■ What you will do: Transcribe the whole listing below. Pictures do not go in the copy.

■ Information provided:
---+---

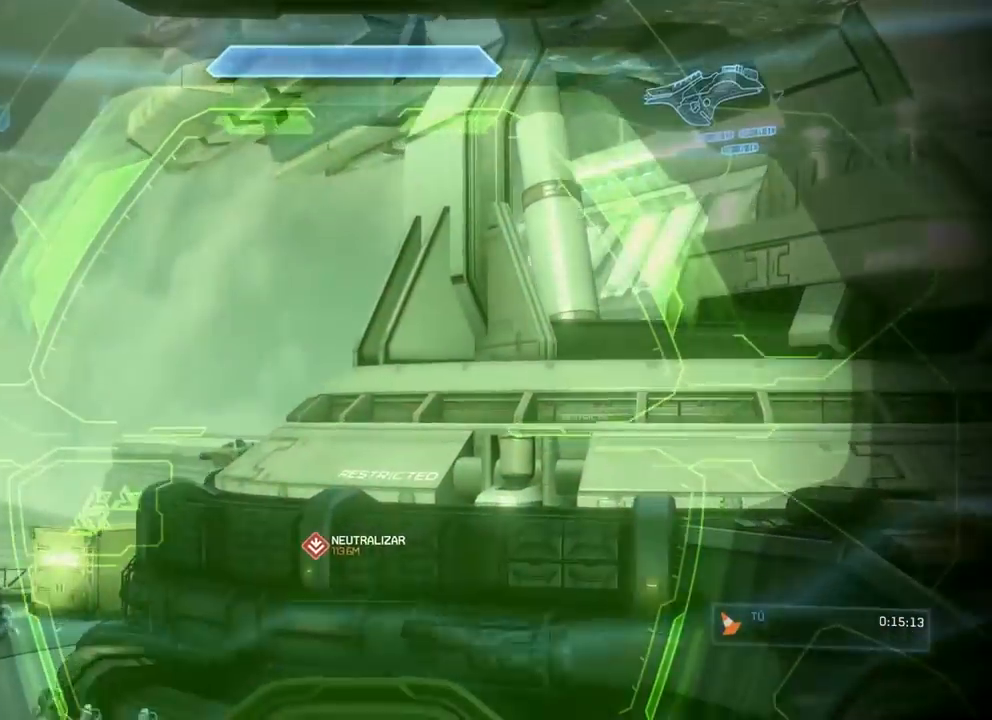
{"buttons": [], "left_stick": "left", "right_stick": "center"}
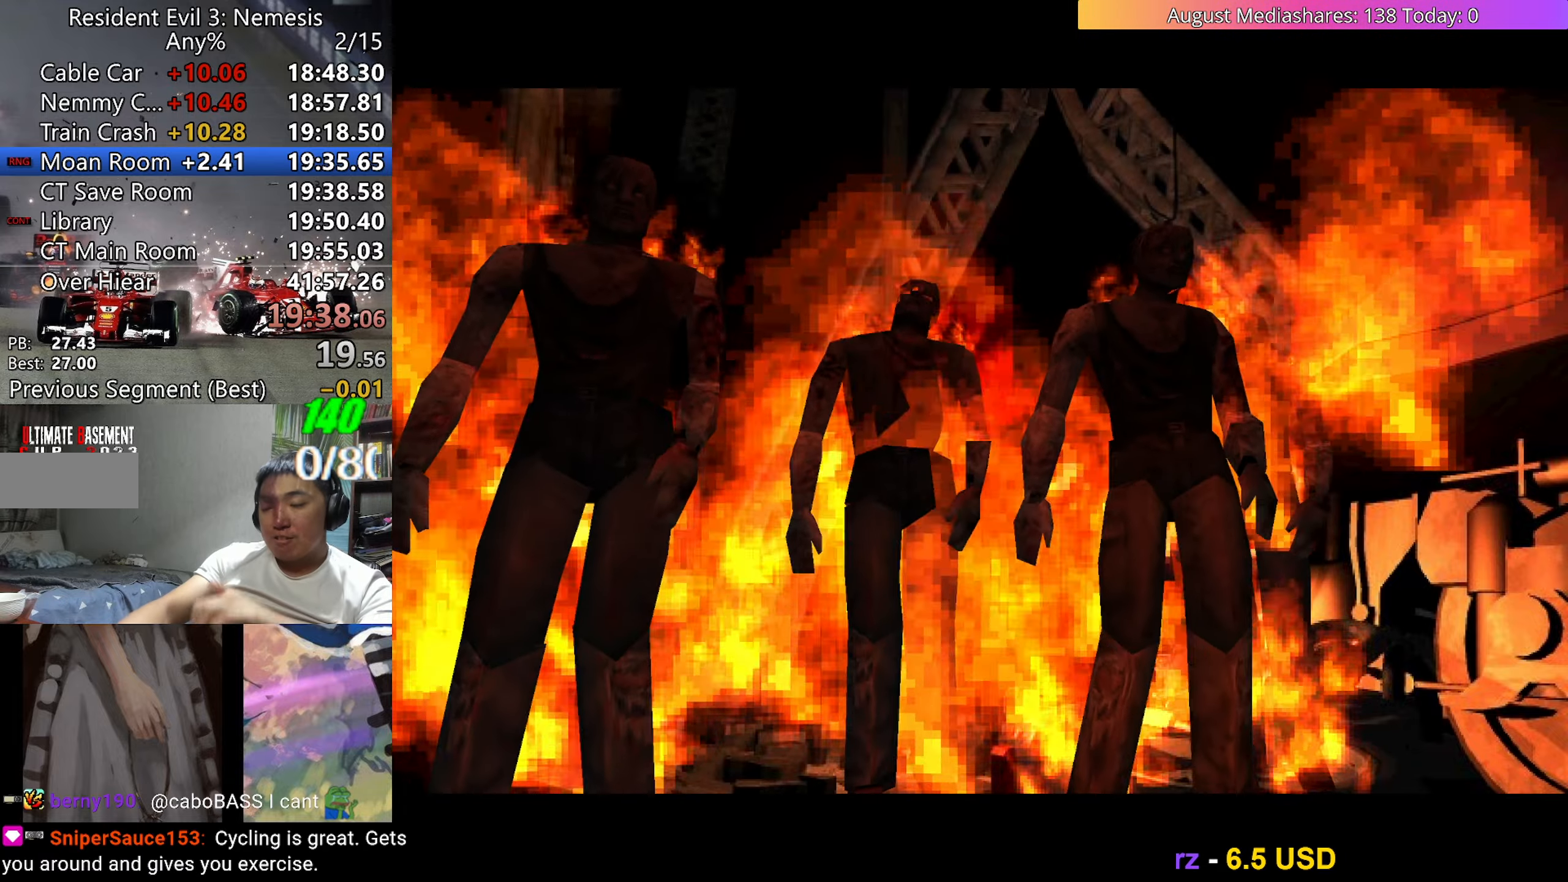
Gameplay with keyboard; each line is a JSON object with the keys held at the frame after it. "events" lists presses ("down") and releases ("up") of "0", "a", "c", "d", "down", "left", "right", "s", "up", "v", "x" and "z" between this image and that frame as [ms after this image, input, new state], when the widget could be followed in between. No other keys are recorded. Mouse input is not recorded.
{"keys": ["left"], "events": [[83, "left", "down"]]}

---+---

■ Task result:
{"buttons": [], "left_stick": "left", "right_stick": "center"}
Gameplay with keyboard; each line is a JSON object with the keys held at the frame after it. "events" lists presses ("down") and releases ("up") of "0", "a", "c", "d", "down", "left", "right", "s", "up", "v", "x" and "z" between this image and that frame as [ms after this image, input, new state], when the widget could be followed in between. No other keys are recorded. Mouse input is not recorded.
{"keys": ["left"], "events": [[83, "left", "down"]]}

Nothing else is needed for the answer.